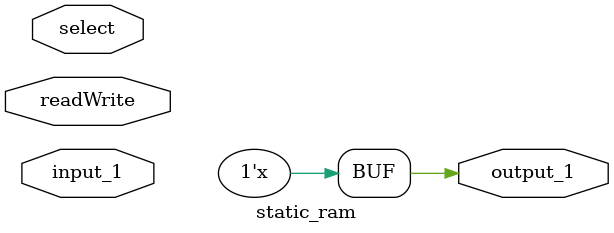
<source format=v>
`timescale 1ns / 1ps


module static_ram(
    input select,
    input readWrite,
    input input_1,
    output reg output_1
    );
    reg memory = 1'b0;
        always @(select or readWrite or input_1)begin
        if(select) begin
            if(readWrite==1)begin                        
                output_1 <= memory; 
            end
            else if(readWrite==0) begin
                memory <= input_1;
                output_1 <= memory;        
            end
        end
        end
endmodule

</source>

* [WHAT YOU ARE ASKED TO DO]:
What lines in the records above include the string "readWrite"? Copy each one.

* [WRITTEN REPLY]:
    input readWrite,
        always @(select or readWrite or input_1)begin
            if(readWrite==1)begin                        
            else if(readWrite==0) begin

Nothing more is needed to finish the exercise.